What to do:
a – In the comment thread, which genre does the commenter say was the only other one as popular as Westerns that went away except for rare spurts?
b – Resume the comment thread after its final line by writing the comment that comes next.

Excerpt provided:
↓

And it was hardly an isolated incident, others were stuffed with Joan Bennett, Paul Lynde, Gloria Grahame and on and on.

Unknown said...

Hmm, two Sound of Music tidbits on this one. First, it's fun to see Nicholas Hammond again (not Campbell by the way), and correct me if I'm wrong, but isn't Darleen Carr the sister of the late (sniff) Charmian Carr, a/k/a Liesl? Thank God Liesl didn't sport a mullet like that one!

I had no idea Blair Brown was kicking around this early. I've always liked her, and am surprised they picked her to star with Rod Taylor only because of her age. I'm sure she rocked the audition.

I think America just got burned out on Westerns in TV and movies. The only genre that was THAT popular that just went away except for rare spurts is the musical.

Poseidon3 said...

↑

Records:
↓

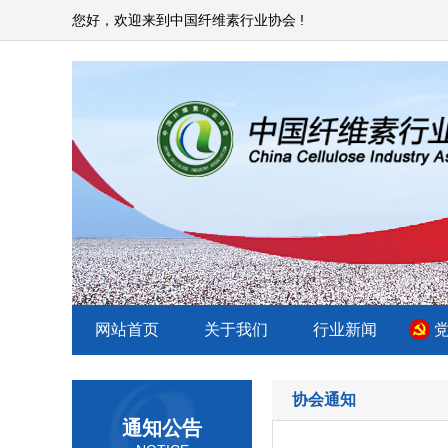
您好，欢迎来到中国纤维素行业协会 !
网站首页
关于我们
行业新闻
协会通知
通知公告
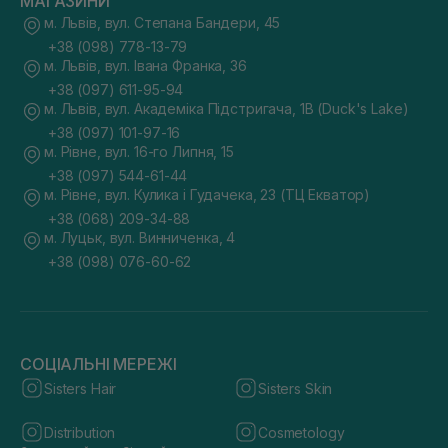
МАГАЗИНИ
м. Львів, вул. Степана Бандери, 45
+38 (098) 778-13-79
м. Львів, вул. Івана Франка, 36
+38 (097) 611-95-94
м. Львів, вул. Академіка Підстригача, 1В (Duck's Lake)
+38 (097) 101-97-16
м. Рівне, вул. 16-го Липня, 15
+38 (097) 544-61-44
м. Рівне, вул. Кулика і Гудачека, 23 (ТЦ Екватор)
+38 (068) 209-34-88
м. Луцьк, вул. Винниченка, 4
+38 (098) 076-60-62
СОЦІАЛЬНІ МЕРЕЖІ
Sisters Hair
Sisters Skin
Distribution
Cosmetology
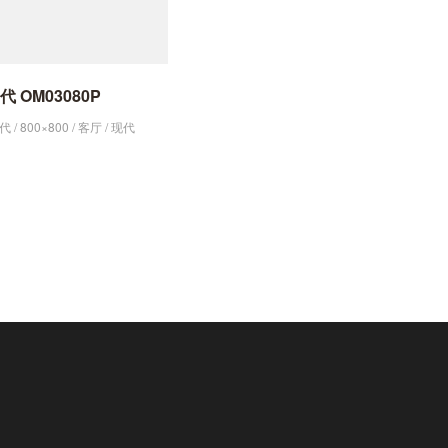
 OM03080P
/ 800×800 / 客厅 / 现代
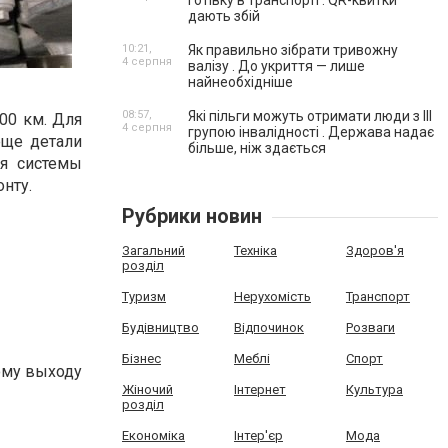
готівку в транспорті . QR-квитки
дають збій
10:21,
Як правильно зібрати тривожну
4 серпня
валізу . До укриття — лише
найнеобхідніше
08:57,
Які пільги можуть отримати люди з III
00 км. Для
4 серпня
групою інвалідності . Держава надає
еще детали
більше, ніж здається
ия системы
нту.
Рубрики новин
Загальний
Техніка
Здоров'я
розділ
Туризм
Нерухомість
Транспорт
Будівництво
Відпочинок
Розваги
Бізнес
Меблі
Спорт
ному выходу
Жіночий
Інтернет
Культура
розділ
Економіка
Інтер'єр
Мода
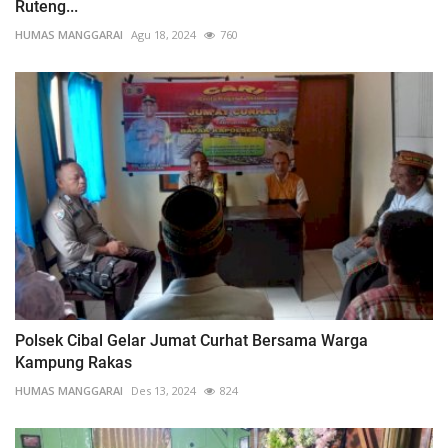
Ruteng...
HUMAS MANGGARAI
Agu 18, 2024
760
Polsek Cibal Gelar Jumat Curhat Bersama Warga
Kampung Rakas
HUMAS MANGGARAI
Des 13, 2024
824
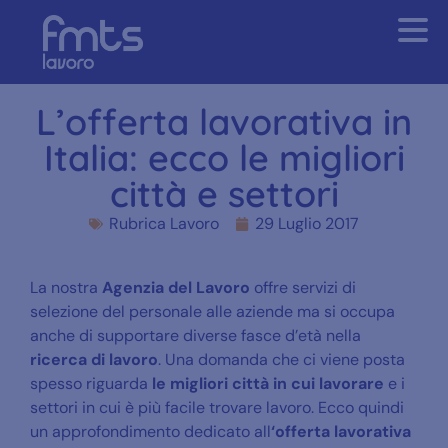
L’offerta lavorativa in
Italia: ecco le migliori
città e settori
Rubrica Lavoro
29 Luglio 2017
La nostra
Agenzia del Lavoro
offre servizi di
selezione del personale alle aziende ma si occupa
anche di supportare diverse fasce d’età nella
ricerca di lavoro
. Una domanda che ci viene posta
spesso riguarda
le migliori città in cui lavorare
e i
settori in cui è più facile trovare lavoro. Ecco quindi
un approfondimento dedicato all
‘offerta lavorativa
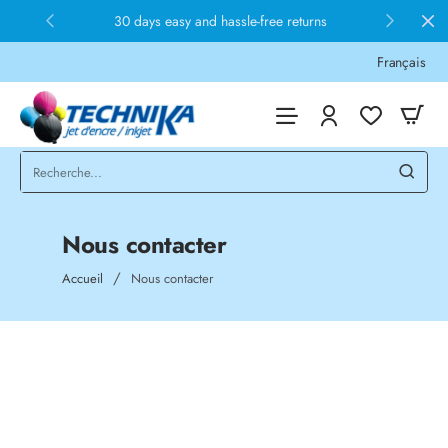
30 days easy and hassle-free returns
Français
Nous contacter
home
Accueil
Nous contacter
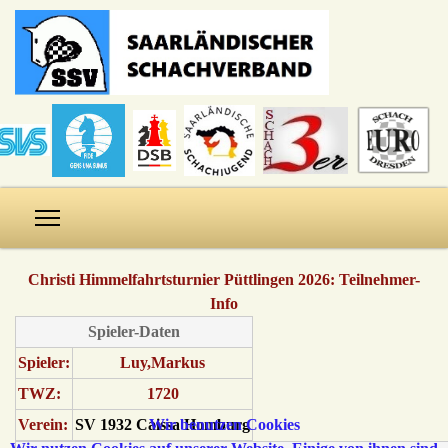
Christi Himmelfahrtsturnier Püttlingen 2026: Teilnehmer-
Info
Spieler-Daten
Spieler:
Luy,Markus
TWZ:
1720
Wir benutzen Cookies
Verein:
SV 1932 Caissa Homburg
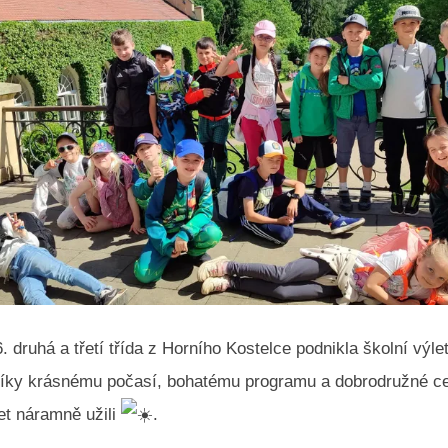
6. druhá a třetí třída z Horního Kostelce podnikla školní výle
Díky krásnému počasí, bohatému programu a dobrodružné c
let náramně užili
.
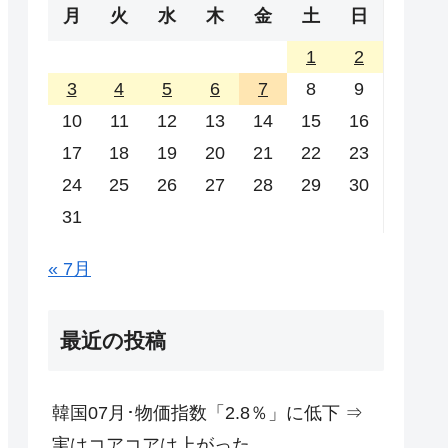
月
火
水
木
金
土
日
1
2
3
4
5
6
7
8
9
10
11
12
13
14
15
16
17
18
19
20
21
22
23
24
25
26
27
28
29
30
31
« 7月
最近の投稿
韓国07月･物価指数「2.8％」に低下 ⇒
実はコアコアは上がった。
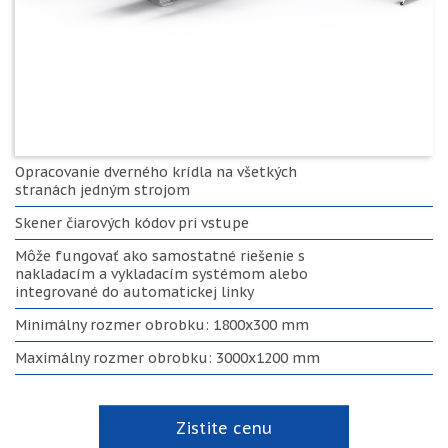
Opracovanie dverného krídla na všetkých
stranách jedným strojom
Skener čiarových kódov pri vstupe
Môže fungovať ako samostatné riešenie s
nakladacím a vykladacím systémom alebo
integrované do automatickej linky
Minimálny rozmer obrobku: 1800x300 mm
Maximálny rozmer obrobku: 3000x1200 mm
Zistite cenu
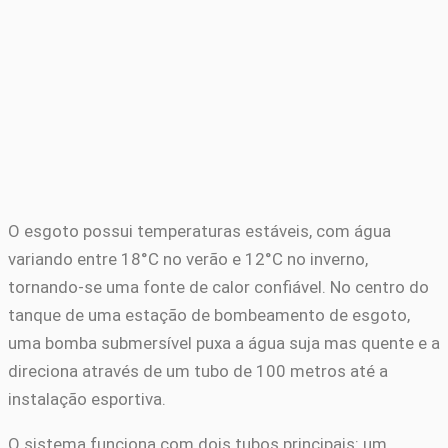
O esgoto possui temperaturas estáveis, com água
variando entre 18°C no verão e 12°C no inverno,
tornando-se uma fonte de calor confiável. No centro do
tanque de uma estação de bombeamento de esgoto,
uma bomba submersível puxa a água suja mas quente e a
direciona através de um tubo de 100 metros até a
instalação esportiva.
O sistema funciona com dois tubos principais: um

↑

Written answers:
a – The musical.

b –
Joel, I love the theme from "The Big Valley," but I also mean its music in general throughout the episodes. It was just lush, beautiful, suspenseful and sometimes even spellbinding! Far above other shows of its (or any other) time. And I love, love, LOVE "Burke's Law!" In some ways it foreshadows "Murder, She Wrote" with the all-star casts involved in crime, but generally the names are even bigger (or closer to their prime.)

Dave, my gosh... how stupid of me to get Nicholas Hammond's name wrong. I think I've done it more than once! Like a mental block. I can't even picture Nicholas Campbell in my mind, but I know I've called Hammond that before... I wonder why. You are right about this being pretty early for Miss Brown. I recall seeing her first in an epic miniseries "Captains and the Kings" and thought she was terrific. I'll fix the post. Thanks!